< retour

 

 

 

La femme sui mangeait peu

 

Conte des Asturies
ALFRED DE MUSSET

 

 

 

Il était une fois, un ménage dont le mari était berger d'un troupeau de chèvres. Le brave homme se rendait tous les lundis dans la montagne et ne rentrait chez lui que le samedi. Il était mince ! mince ! comme un roseau. Et sa femme était grosse ! grosse ! comme un vieux chêne.
Quand son mari était là, la femme ne mangeait presque rien ; elle se plaignait de douleurs d'estomac et disait qu'elle n'avait vraiment pas faim. Son mari s'étonnait :
– Ma femme ne mange rien ; et elle est fort grosse ; c'est bizarre.
Il raconta l'affaire à un autre berger qui lui dit :
– Lundi, au lieu de grimper dans la montagne, cache-toi dans la maison et tu verras bien si ta femme mange.
Arriva le lundi ; le berger jeta son sac sur son épaule et dit à sa femme :
– À samedi ! Soigne-toi bien ! Ne te rends pas malade à ne rien manger.
Elle lui répondit :
– Mais mon pauvre homme, je n'ai pas faim ! Rien que l'idée de manger me tord de vomissements, pouah ! C'est ma nature d'être grosse !
Le berger partit en direction de la montagne, mais à mi-chemin il fit demi–tour et, sans se montrer à sa femme, se glissa chez lui et se cacha dans l'arrière-cuisine.
De ce poste d'observation, il la vit manger une poule au riz. Dans l'après-midi, elle goûta d'une omelette au saucisson. À la nuit tombée, le berger sortit de sa cachette, entra dans la cuisine et dit à la gourmande :
– Bonjour !
– Mais, pourquoi es-tu revenu ? lui demanda-t-elle.
– Il y avait tellement de brouillard dans la montagne que j'ai eu peur de me perdre.

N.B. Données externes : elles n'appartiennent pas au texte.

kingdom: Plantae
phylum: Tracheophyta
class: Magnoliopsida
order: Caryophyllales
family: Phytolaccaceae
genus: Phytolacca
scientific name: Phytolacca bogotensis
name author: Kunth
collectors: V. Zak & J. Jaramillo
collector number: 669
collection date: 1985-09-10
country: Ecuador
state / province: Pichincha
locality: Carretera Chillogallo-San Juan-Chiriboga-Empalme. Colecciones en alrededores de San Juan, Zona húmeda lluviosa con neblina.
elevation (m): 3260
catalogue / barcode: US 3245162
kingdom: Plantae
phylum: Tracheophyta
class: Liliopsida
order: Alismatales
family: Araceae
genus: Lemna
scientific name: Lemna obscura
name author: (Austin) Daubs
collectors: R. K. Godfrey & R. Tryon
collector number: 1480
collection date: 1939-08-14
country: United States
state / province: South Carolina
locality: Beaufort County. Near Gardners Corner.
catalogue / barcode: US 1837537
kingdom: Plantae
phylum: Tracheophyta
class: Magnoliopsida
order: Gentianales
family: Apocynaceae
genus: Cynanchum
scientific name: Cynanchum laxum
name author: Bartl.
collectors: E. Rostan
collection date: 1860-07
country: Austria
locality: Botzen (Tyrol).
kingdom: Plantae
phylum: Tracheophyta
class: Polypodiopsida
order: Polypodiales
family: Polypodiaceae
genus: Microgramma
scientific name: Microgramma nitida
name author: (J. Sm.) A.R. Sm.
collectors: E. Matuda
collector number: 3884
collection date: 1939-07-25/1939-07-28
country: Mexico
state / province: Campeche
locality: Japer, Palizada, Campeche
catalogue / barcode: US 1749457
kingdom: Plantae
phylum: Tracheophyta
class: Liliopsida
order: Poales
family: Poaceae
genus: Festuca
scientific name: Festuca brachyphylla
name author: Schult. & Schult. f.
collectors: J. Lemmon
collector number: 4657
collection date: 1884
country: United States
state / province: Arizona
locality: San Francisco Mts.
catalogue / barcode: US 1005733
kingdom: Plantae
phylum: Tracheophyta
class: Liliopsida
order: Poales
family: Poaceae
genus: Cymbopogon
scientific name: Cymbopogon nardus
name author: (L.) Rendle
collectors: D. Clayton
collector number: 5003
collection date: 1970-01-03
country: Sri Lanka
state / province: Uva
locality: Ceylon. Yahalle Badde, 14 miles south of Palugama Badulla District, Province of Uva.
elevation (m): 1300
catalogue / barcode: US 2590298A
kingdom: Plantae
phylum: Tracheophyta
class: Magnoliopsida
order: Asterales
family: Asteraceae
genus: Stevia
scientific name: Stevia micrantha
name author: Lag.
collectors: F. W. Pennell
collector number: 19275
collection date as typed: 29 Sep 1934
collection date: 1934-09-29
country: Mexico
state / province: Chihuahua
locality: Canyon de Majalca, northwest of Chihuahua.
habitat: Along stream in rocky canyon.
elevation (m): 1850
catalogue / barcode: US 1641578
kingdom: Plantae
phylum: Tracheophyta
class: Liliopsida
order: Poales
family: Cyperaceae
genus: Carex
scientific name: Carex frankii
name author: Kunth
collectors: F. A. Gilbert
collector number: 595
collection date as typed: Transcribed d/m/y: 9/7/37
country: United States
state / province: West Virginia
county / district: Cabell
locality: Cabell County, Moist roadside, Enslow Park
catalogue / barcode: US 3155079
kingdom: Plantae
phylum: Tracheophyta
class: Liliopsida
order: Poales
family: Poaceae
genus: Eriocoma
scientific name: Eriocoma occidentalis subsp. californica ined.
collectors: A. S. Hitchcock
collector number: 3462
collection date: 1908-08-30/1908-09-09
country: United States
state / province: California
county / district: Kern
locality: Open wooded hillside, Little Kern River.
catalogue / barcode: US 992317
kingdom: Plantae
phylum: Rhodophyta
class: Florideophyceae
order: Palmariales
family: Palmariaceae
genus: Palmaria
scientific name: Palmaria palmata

De plus, il pleuvait et il tombait de gros grêlons.
Elle lui dit alors :
– Pose ton sac et assieds-toi, je vais te servir à dîner.
Elle plaça sur la table une écuelle de lait et une bouillie de maïs. Le berger lui dit :
– Tu ne dînes pas, ma femme ?
– Comment ! Dans l'état où je suis ! Tu en as de la chance d'avoir faim ! Pouah ! Mais dis–moi : comment se fait-il que tu ne sois pas mouillé s'il pleuvait et grêlait tant que ça dans la montagne ?
– Je vais te le dire ! C'est parce que j'ai pu m'abriter sous une pierre aussi grande que le pain que tu as entamé. Et grâce à ce chapeau improvisé presque aussi grand que l'omelette dont tu t'es régalée à quatre heures, je n'ai pas été touché par les grêlons aussi épais que le riz que tu as mangé pour accompagner la poule que tu t'étais préparée.